## Work instructions
Retype the records below exactly as they stand, but with no images.

┄┄┄┄┄┄

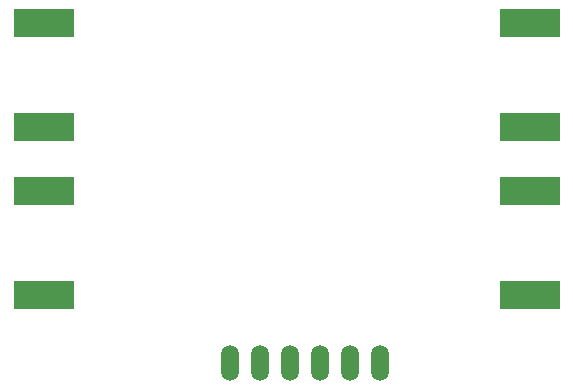
<source format=gbs>
%FSLAX34Y34*%
G04 Gerber Fmt 3.4, Leading zero omitted, Abs format*
G04 (created by PCBNEW (2014-03-19 BZR 4756)-product) date Mon Jun 30 13:49:00 2014*
%MOIN*%
G01*
G70*
G90*
G04 APERTURE LIST*
%ADD10C,0.005906*%
%ADD11R,0.200787X0.094488*%
%ADD12O,0.059300X0.118700*%
G04 APERTURE END LIST*
G54D10*
G54D11*
X51800Y-44732D03*
X51800Y-41267D03*
X51800Y-39132D03*
X51800Y-35667D03*
X68000Y-39132D03*
X68000Y-35667D03*
X68000Y-44732D03*
X68000Y-41267D03*
G54D12*
X63000Y-47000D03*
X62000Y-47000D03*
X61000Y-47000D03*
X60000Y-47000D03*
X59000Y-47000D03*
X58000Y-47000D03*
M02*

</source>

┄┄┄┄┄┄

## Response box
<source format=gbs>
%FSLAX34Y34*%
G04 Gerber Fmt 3.4, Leading zero omitted, Abs format*
G04 (created by PCBNEW (2014-03-19 BZR 4756)-product) date Mon Jun 30 13:49:00 2014*
%MOIN*%
G01*
G70*
G90*
G04 APERTURE LIST*
%ADD10C,0.005906*%
%ADD11R,0.200787X0.094488*%
%ADD12O,0.059300X0.118700*%
G04 APERTURE END LIST*
G54D10*
G54D11*
X51800Y-44732D03*
X51800Y-41267D03*
X51800Y-39132D03*
X51800Y-35667D03*
X68000Y-39132D03*
X68000Y-35667D03*
X68000Y-44732D03*
X68000Y-41267D03*
G54D12*
X63000Y-47000D03*
X62000Y-47000D03*
X61000Y-47000D03*
X60000Y-47000D03*
X59000Y-47000D03*
X58000Y-47000D03*
M02*

</source>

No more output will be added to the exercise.